■ What the exercise asks ■
Could you copy each line of the listing below that has the word "keys"?

■ Extracted material ■
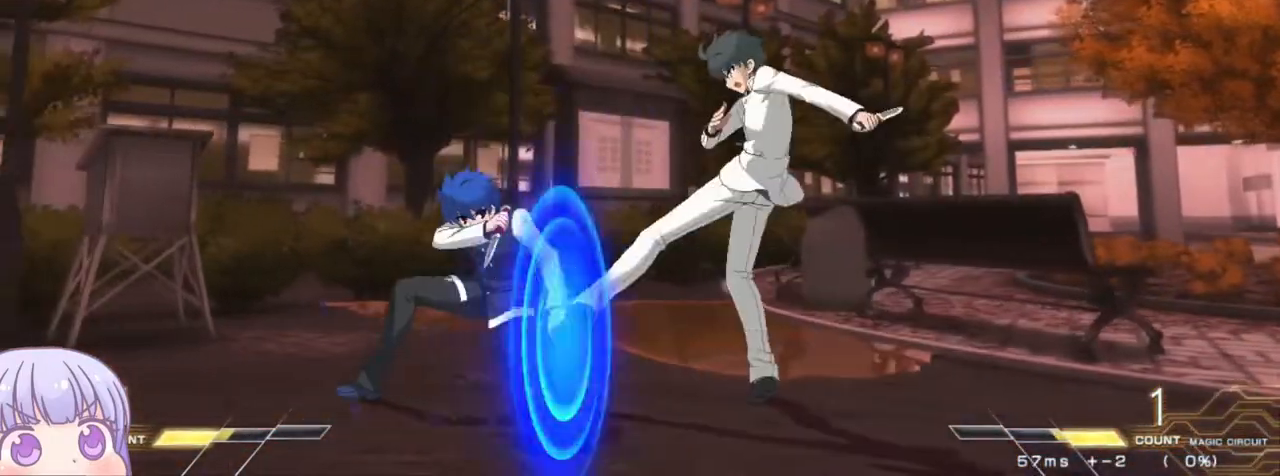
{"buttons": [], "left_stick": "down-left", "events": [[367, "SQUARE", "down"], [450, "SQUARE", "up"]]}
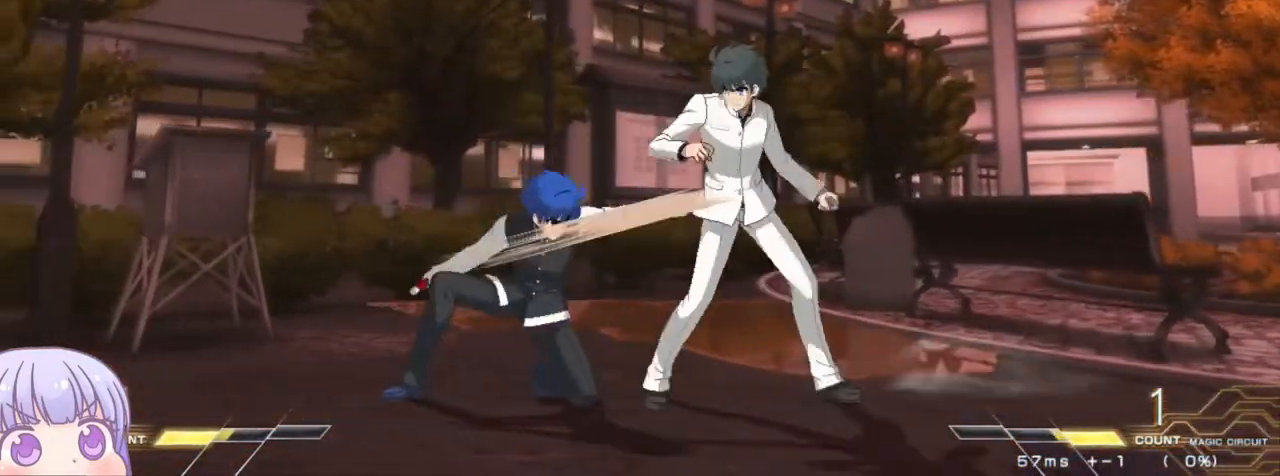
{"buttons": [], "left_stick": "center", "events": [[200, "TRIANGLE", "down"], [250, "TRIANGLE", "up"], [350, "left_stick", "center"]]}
* * *
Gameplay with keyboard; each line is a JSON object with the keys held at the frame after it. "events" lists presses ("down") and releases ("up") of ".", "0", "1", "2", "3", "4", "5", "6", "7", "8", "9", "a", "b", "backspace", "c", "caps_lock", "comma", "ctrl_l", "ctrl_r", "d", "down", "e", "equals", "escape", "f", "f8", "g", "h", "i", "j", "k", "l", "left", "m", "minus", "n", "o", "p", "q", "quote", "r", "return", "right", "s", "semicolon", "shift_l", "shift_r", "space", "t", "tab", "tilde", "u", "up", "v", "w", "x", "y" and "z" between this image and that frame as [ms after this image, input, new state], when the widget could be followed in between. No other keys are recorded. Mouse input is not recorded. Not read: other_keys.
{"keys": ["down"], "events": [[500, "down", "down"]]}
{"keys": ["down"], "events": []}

■ Expected answer ■
Gameplay with keyboard; each line is a JSON object with the keys held at the frame after it. "events" lists presses ("down") and releases ("up") of ".", "0", "1", "2", "3", "4", "5", "6", "7", "8", "9", "a", "b", "backspace", "c", "caps_lock", "comma", "ctrl_l", "ctrl_r", "d", "down", "e", "equals", "escape", "f", "f8", "g", "h", "i", "j", "k", "l", "left", "m", "minus", "n", "o", "p", "q", "quote", "r", "return", "right", "s", "semicolon", "shift_l", "shift_r", "space", "t", "tab", "tilde", "u", "up", "v", "w", "x", "y" and "z" between this image and that frame as [ms after this image, input, new state], when the widget could be followed in between. No other keys are recorded. Mouse input is not recorded. Not read: other_keys.
{"keys": ["down"], "events": [[500, "down", "down"]]}
{"keys": ["down"], "events": []}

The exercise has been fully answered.